Excerpted text:
***

So easy, a kid can do it.

That's the premise behind The Rap Game, which comes to One Eyed Jacks tonight to open for MC Sweet Tea. Michael Patrick Welch wrote and edited New Orleans: The Underground Guide with Alison Fensterstock, and he and MC Intelligence - Kerry Gibson - created The Rap Game, which is the hip-hop version of karaoke. The audience is given a beat, a brief primer on writing rhymes, and eight lines to show their stuff. On Friday night, they'll have a horn section to play the contestants to their spot to rhyme, then to help them get out with some style and grace. Welch and Gibson have played The Rap Game at Mimi's and the AllWays Lounge, but this is their first time at One Eyed Jacks.

"People can rap," Welch says, but they rarely think so at first. The biggest challenge is always to get people to come up onstage, and cheap shots of something strong help. After a little badgering, people loosen up and get involved. "I really hard-sell them, but it works," he says. "By now, rap's been around for so long that every single person who gets up there can imitate The Beastie Boys for a second. Nobody has ever gotten up there and been as shitty as you see people be at karaoke, where you're like, 'Ohmigod, this is not fun.'"

The Rap Game grew out of Welch's classroom activities, where he teaches grade school-aged children to write. To make literacy less abstract, he started asking them to write rap. The results were so entertaining that an album emerged from it - YA! Young Audiences Raps. Welch and Gibson will show some of the students' videos Friday night as part of the show.

"It's a literacy class disguised as a music class," Welch says. "The CD and the rap and the beats are the carrot to get the kids to practice their writing, which they don't want to do." It's a form of journal writing but set to music, and he has the class vote on a topic and brainstorm to get details and subject matter down before they're allowed to start rhyming. "Otherwise, they become sing-songy, off-topic, whatever rhymes. They go after the rhymes before they go after the subject matter.

His method works, but it's not universally loved. Many parents and teachers consider hip-hop the enemy and would prefer the students have as little to do with it as possible. Some dismiss it as a low priority for students that also need history and math, while other consider it a low form of self-expression. "You're using the shitty, corporate version to judge the most important black artform of the 20th Century," Welch says. "I have them writing about puppies and rainbows to show that it's the topics you choose and not the genre that's destroying America." 

Gibson is a recent addition to Welch's teaching efforts, having been with him for two summers. "The one thing I was missing was leading by example," he says. "He can rap all the rules to them and the topics, and can teach the class while rapping." Following his example, Welch started rapping with his class and found that when he did, they rapped back. "You've got to put yourself out there," he says.

The idea to move this out of the classroom came when they did some workshops including one at the New Orleans Museum of Art. "We got parents and their kids to all a write rap within 20 minutes, and all get up and do it. We realized it was kind of like karaoke, and people got into it the same way. It's a huge success everywhere we do it."

In the past, The Rap Game has involved three rounds winnowing down 20 or so competitors to a winner, but the last time they played, that process took more than three hours. Because they're in an opening act slot, they've trimmed it down to more manageable 45 minutes. "This is what we do on the first day of class," he says. "By the end of it, there's a song - more or less."

***

Supplied material:
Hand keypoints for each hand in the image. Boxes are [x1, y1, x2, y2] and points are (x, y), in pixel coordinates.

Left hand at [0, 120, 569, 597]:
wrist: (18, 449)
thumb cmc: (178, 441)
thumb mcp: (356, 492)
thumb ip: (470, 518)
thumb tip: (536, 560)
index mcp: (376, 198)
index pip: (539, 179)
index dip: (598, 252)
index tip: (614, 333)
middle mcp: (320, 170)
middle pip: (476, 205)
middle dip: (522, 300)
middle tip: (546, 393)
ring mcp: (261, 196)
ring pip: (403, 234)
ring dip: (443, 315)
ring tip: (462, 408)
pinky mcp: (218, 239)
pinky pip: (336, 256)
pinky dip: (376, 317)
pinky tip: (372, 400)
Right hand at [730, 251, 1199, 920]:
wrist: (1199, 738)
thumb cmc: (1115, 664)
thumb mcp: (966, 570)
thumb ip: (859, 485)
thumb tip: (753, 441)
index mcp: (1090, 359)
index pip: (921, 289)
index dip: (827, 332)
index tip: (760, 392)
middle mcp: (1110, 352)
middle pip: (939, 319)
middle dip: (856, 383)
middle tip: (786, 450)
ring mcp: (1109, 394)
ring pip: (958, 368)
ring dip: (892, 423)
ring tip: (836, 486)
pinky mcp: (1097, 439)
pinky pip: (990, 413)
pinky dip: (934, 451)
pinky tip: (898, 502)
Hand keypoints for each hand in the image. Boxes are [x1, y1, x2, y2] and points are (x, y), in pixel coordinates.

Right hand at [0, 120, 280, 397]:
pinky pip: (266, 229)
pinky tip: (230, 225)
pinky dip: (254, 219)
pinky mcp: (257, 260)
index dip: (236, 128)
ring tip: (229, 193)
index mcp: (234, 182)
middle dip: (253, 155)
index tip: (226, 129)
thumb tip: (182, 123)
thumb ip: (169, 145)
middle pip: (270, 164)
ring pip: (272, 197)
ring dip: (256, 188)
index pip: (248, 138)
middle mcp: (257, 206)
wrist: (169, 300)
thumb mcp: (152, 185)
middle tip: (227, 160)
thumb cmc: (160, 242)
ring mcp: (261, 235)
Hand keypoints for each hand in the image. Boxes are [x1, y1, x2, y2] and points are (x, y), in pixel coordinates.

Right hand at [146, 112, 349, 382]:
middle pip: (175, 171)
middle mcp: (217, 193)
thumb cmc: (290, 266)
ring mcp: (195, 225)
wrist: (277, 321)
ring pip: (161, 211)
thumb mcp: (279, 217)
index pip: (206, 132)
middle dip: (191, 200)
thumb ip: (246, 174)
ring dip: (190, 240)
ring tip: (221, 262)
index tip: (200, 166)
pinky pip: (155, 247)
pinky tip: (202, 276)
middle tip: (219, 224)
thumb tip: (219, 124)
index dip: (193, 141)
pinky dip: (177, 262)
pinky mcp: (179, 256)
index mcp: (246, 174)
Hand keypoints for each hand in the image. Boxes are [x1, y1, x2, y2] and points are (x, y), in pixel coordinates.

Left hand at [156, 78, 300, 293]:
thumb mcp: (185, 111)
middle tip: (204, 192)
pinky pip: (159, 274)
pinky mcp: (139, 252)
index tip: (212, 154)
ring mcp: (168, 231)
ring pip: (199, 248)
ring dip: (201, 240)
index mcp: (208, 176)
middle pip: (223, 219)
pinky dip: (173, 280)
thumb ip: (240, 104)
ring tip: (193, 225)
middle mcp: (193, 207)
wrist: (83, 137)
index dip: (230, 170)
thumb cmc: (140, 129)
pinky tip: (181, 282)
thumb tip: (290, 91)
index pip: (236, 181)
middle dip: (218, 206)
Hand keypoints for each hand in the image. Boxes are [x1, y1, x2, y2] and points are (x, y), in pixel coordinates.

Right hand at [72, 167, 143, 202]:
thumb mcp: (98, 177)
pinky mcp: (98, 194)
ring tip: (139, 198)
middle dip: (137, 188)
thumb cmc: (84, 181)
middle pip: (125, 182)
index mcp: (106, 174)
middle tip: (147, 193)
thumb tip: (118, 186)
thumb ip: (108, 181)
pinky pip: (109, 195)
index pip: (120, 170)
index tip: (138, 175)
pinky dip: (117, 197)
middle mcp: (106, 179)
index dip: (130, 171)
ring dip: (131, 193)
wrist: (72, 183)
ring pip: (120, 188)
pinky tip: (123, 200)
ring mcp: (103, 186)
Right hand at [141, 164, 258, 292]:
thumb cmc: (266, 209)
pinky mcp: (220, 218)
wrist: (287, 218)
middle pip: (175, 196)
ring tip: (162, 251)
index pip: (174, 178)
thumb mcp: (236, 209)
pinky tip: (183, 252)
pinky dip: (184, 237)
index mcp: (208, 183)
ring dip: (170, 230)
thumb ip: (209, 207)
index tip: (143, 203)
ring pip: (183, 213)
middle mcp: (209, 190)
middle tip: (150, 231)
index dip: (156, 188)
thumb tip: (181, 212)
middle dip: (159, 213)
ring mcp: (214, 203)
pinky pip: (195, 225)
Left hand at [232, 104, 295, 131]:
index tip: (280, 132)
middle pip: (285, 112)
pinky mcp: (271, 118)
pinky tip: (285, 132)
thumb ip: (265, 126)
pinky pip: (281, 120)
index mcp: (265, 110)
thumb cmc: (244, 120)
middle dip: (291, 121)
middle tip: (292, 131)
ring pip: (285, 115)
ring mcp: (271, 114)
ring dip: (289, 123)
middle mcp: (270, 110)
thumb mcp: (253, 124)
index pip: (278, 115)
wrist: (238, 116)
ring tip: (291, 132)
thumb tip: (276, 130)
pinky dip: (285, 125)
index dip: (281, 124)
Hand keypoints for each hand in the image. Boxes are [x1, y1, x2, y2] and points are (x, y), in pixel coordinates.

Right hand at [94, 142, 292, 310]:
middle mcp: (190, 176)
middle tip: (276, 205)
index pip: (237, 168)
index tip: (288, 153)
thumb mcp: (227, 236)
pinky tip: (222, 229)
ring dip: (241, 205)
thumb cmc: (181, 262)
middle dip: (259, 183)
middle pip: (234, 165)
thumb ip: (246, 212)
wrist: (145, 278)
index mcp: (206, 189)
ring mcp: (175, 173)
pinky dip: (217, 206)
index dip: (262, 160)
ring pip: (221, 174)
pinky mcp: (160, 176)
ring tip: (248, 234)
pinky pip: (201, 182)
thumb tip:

***

What is being asked: List every venue named in the article about The Rap Game.

Reply: One Eyed Jacks, Mimi's, the AllWays Lounge, the New Orleans Museum of Art